**PROVIDED INFORMATION:**
◆ ◆ ◆ ◆ ◆
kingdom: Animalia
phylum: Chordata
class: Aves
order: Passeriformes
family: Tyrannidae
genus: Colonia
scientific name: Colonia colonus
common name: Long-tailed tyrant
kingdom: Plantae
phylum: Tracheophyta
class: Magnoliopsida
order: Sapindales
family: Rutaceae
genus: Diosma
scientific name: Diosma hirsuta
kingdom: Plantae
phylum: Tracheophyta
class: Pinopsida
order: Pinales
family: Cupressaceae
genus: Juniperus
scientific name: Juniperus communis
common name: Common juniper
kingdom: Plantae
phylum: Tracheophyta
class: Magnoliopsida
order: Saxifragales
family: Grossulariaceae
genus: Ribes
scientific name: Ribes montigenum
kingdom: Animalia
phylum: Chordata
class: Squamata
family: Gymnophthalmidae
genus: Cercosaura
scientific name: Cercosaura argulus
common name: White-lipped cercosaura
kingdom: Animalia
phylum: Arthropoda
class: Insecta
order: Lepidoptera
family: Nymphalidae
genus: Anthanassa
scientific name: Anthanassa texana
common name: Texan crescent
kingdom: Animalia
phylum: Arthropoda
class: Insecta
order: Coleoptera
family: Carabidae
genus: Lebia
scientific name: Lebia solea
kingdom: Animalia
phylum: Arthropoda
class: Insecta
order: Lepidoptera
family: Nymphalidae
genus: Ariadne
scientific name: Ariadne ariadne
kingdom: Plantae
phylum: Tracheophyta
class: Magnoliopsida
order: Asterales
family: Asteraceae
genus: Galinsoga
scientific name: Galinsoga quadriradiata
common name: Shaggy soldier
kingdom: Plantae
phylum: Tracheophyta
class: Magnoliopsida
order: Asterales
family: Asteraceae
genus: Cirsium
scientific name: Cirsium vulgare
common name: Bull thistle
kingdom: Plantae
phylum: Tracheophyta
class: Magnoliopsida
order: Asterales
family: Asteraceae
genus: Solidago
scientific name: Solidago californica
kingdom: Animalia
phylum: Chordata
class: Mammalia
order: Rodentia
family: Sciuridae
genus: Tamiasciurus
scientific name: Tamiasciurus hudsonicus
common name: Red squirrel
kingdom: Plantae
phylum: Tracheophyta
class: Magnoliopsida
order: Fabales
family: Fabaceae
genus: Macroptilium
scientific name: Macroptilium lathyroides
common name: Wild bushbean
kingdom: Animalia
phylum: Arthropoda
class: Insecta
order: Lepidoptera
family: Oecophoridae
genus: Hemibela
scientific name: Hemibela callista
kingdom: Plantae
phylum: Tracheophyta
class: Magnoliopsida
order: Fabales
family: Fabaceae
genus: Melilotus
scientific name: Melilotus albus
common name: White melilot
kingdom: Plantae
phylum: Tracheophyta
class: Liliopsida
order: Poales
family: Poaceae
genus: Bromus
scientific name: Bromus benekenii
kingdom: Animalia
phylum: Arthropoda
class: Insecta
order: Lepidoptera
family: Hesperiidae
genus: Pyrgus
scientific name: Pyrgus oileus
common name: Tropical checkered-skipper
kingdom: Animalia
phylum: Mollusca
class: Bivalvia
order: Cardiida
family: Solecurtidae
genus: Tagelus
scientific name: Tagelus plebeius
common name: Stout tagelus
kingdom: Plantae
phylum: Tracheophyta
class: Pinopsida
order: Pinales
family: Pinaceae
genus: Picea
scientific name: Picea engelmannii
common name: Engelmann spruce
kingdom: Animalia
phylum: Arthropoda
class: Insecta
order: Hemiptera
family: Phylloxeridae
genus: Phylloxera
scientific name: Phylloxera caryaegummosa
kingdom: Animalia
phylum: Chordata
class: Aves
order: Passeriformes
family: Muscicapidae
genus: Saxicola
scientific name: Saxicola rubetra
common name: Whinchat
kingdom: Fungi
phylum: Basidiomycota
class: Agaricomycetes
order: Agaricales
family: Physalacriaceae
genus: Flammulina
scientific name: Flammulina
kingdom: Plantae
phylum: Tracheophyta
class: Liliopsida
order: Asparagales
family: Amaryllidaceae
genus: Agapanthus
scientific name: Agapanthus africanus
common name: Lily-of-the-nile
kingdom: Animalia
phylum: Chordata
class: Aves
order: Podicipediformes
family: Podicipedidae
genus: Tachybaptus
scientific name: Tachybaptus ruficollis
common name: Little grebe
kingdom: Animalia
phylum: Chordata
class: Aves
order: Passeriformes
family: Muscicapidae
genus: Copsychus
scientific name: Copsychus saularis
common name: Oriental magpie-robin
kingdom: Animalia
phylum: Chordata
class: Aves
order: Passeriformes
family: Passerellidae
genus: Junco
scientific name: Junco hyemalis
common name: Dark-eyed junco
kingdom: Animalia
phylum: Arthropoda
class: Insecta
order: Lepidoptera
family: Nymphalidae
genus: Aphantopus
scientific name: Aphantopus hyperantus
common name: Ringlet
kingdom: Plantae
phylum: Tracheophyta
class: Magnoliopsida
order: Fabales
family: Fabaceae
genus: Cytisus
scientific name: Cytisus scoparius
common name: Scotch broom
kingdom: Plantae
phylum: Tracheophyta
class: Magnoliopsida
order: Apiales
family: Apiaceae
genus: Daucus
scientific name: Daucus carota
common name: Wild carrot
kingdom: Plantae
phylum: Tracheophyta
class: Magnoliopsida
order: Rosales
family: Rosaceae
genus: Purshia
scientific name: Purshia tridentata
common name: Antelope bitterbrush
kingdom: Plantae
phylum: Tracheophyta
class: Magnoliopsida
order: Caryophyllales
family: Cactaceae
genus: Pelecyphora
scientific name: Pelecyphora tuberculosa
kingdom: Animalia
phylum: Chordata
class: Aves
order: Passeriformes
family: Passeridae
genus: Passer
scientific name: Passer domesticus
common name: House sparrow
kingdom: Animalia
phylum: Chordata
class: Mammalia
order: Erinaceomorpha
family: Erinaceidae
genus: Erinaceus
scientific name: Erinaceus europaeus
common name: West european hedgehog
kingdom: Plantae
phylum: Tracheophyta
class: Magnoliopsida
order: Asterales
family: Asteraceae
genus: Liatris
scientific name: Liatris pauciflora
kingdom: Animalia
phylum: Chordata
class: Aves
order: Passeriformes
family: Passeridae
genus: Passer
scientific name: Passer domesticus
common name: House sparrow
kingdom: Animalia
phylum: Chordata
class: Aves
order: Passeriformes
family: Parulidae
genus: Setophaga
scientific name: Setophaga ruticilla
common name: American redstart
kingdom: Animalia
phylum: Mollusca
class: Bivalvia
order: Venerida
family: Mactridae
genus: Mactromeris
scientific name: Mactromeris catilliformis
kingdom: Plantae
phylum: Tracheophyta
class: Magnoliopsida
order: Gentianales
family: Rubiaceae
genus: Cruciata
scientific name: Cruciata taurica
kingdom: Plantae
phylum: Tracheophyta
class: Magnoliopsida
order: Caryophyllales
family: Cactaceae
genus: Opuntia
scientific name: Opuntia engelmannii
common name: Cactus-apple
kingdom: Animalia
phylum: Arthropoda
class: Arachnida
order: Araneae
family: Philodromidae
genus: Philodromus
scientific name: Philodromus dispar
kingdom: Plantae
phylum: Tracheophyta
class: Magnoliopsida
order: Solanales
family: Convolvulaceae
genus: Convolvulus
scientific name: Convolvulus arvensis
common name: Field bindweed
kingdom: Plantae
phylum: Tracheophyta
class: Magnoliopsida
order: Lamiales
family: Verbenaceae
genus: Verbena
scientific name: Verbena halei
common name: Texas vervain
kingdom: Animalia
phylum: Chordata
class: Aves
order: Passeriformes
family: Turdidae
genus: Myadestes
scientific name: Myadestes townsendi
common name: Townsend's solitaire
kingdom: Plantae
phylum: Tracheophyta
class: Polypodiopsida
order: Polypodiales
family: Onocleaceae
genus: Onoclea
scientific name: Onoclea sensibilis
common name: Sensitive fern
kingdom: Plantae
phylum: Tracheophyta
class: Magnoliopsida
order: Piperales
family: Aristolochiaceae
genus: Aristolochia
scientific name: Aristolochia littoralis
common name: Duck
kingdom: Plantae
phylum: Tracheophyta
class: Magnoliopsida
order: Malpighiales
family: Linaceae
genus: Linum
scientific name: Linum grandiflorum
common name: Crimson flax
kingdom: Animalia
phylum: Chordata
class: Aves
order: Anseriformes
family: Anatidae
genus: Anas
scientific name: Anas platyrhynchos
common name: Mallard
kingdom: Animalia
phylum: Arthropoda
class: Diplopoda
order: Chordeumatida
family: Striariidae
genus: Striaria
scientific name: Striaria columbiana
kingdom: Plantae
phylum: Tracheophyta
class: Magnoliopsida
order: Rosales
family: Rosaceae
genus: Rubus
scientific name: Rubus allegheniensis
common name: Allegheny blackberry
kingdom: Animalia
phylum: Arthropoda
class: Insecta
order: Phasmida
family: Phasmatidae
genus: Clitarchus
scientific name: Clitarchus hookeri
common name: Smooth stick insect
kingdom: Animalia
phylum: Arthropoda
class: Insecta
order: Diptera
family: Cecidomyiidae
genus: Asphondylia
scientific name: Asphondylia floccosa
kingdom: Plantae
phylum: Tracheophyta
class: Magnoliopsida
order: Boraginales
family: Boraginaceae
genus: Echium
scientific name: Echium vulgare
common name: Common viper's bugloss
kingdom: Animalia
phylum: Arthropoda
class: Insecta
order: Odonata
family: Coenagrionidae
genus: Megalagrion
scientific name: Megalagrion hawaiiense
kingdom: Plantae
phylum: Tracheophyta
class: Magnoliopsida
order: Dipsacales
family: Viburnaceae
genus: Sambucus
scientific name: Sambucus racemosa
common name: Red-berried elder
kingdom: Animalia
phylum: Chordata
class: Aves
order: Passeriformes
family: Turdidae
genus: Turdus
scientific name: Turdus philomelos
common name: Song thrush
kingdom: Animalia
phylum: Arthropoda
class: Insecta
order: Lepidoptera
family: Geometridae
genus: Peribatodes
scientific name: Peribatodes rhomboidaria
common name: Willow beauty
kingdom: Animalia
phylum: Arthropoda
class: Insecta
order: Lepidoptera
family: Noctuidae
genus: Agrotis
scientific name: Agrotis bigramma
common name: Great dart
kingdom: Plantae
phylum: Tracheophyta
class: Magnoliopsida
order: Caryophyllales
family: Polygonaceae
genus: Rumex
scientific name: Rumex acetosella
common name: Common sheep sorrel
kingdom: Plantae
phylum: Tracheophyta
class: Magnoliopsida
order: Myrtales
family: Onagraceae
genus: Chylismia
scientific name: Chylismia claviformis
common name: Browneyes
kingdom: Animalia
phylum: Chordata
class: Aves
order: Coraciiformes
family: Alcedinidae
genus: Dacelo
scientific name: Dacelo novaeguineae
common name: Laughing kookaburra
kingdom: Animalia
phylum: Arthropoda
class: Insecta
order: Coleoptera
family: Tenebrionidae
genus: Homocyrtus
◆ ◆ ◆ ◆ ◆
**SET TASK:** Reproduce, unchanged, the lines starting at the one that contains "scientific name: Rubus allegheniensis" and stopping after the one that contains "genus: Chylismia".

**REPLY TO THE TASK:**
scientific name: Rubus allegheniensis
common name: Allegheny blackberry
kingdom: Animalia
phylum: Arthropoda
class: Insecta
order: Phasmida
family: Phasmatidae
genus: Clitarchus
scientific name: Clitarchus hookeri
common name: Smooth stick insect
kingdom: Animalia
phylum: Arthropoda
class: Insecta
order: Diptera
family: Cecidomyiidae
genus: Asphondylia
scientific name: Asphondylia floccosa
kingdom: Plantae
phylum: Tracheophyta
class: Magnoliopsida
order: Boraginales
family: Boraginaceae
genus: Echium
scientific name: Echium vulgare
common name: Common viper's bugloss
kingdom: Animalia
phylum: Arthropoda
class: Insecta
order: Odonata
family: Coenagrionidae
genus: Megalagrion
scientific name: Megalagrion hawaiiense
kingdom: Plantae
phylum: Tracheophyta
class: Magnoliopsida
order: Dipsacales
family: Viburnaceae
genus: Sambucus
scientific name: Sambucus racemosa
common name: Red-berried elder
kingdom: Animalia
phylum: Chordata
class: Aves
order: Passeriformes
family: Turdidae
genus: Turdus
scientific name: Turdus philomelos
common name: Song thrush
kingdom: Animalia
phylum: Arthropoda
class: Insecta
order: Lepidoptera
family: Geometridae
genus: Peribatodes
scientific name: Peribatodes rhomboidaria
common name: Willow beauty
kingdom: Animalia
phylum: Arthropoda
class: Insecta
order: Lepidoptera
family: Noctuidae
genus: Agrotis
scientific name: Agrotis bigramma
common name: Great dart
kingdom: Plantae
phylum: Tracheophyta
class: Magnoliopsida
order: Caryophyllales
family: Polygonaceae
genus: Rumex
scientific name: Rumex acetosella
common name: Common sheep sorrel
kingdom: Plantae
phylum: Tracheophyta
class: Magnoliopsida
order: Myrtales
family: Onagraceae
genus: Chylismia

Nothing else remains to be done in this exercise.